DS: Teknik anlamda kullanıcıların düşüncelerini değerlendiriyoruz. Ürünlerimizi projelerinde kullanan mimar, iç mimar ve tasarımcılarla sürekli bağlantıda olduğumuzdan dolayı yaratıcı ofislerin yenilik odaklı işleriyle iç içeyiz. Projeleri için bizden geliştirmemizi bekledikleri ürünleri bazen yeni koleksiyonlarımızda değerlendirdiğimiz de oluyor. Bu işbirliklerimiz bize sürekli formda kalma, aktif ve doğal bir AR-GE yöntemi sağlıyor. Yeni koleksiyonu çıkarmadan önceki son aşamalarda ise alışageldiğimiz kapalı devre çalışma biçimimize dönüyor ve odaklanıyoruz. İçgüdülerimizle baş başa kalıp ilerlemeyi doğru buluyoruz.

BS: Konforla nasıl bir ilişki kuruyorsunuz?
DS: Rahatlık anlamındaki konfor tanımlamasının ürünlerin kullanıldığı noktadaki işlev kriterinin sonucu olduğunu söyleyebilirim.

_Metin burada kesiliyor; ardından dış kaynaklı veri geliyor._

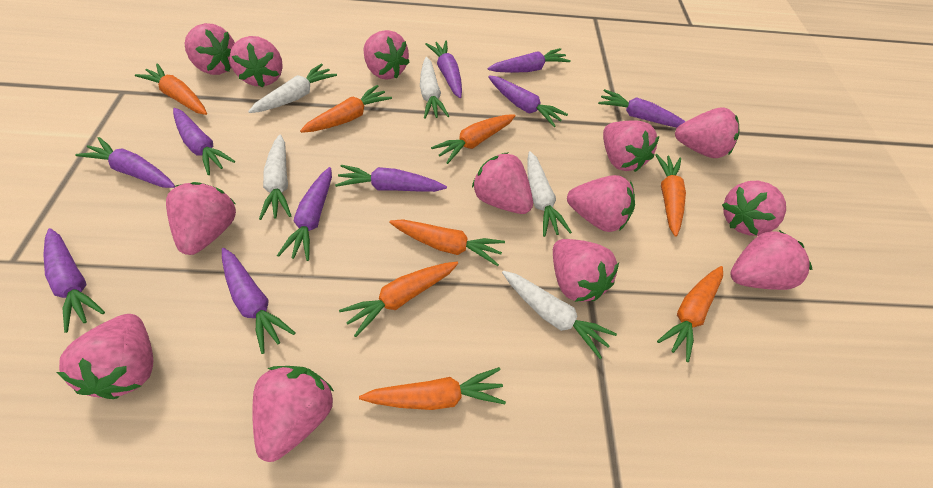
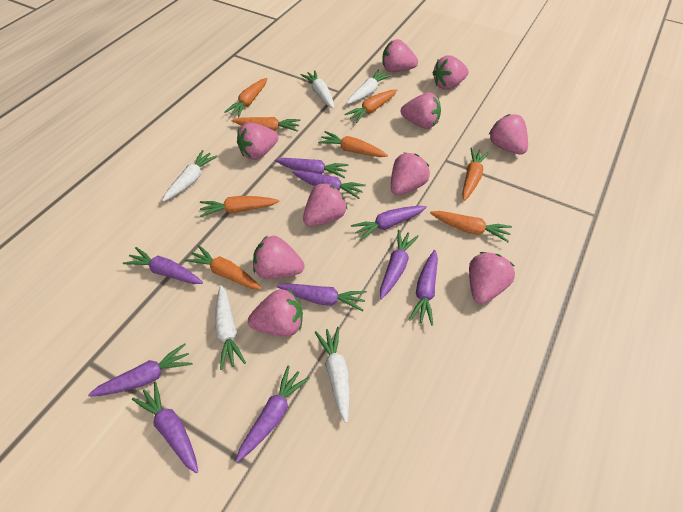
pink strawberry: 13 -> 10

Bir iş merkezinin ortak alan bekleme ünitesindeki konfor ile evde kitabınızı okuduğunuz koltuğun konforu farklı ergonomik parametrelerle ele alınır. Bu nüansların farkında olmak ve teknik bilgilerle psikolojik analizleri harmanlayabilmek önemlidir.

BS: Malzeme seçimleri nasıl gerçekleşti? Nasıl bir AR-GE süreci yaşadınız? Form - malzeme ilişkisinden bahsedebilir misiniz?
DS: Malzeme fetişizmine düşmeden, deneysel zorlamaların şehvetine kapılmadan dingin bir tavırla seçeriz malzemelerimizi. Teknolojik yenilikleri sindirerek, hakkını vererek ve göze sokan bir tavırdan uzak bir biçimde kullanırız. Hedeflerimizi anlaşılabilir bağlamlarda belirliyoruz. Hedefleri yüksek koymak geniş vizyonla eşanlamlı değildir. Belirsizlikle kuşatıldığımız bu dönemlerde sürekliliğimizi koruyabilmenin bir anlamı olduğu fikrindeyiz.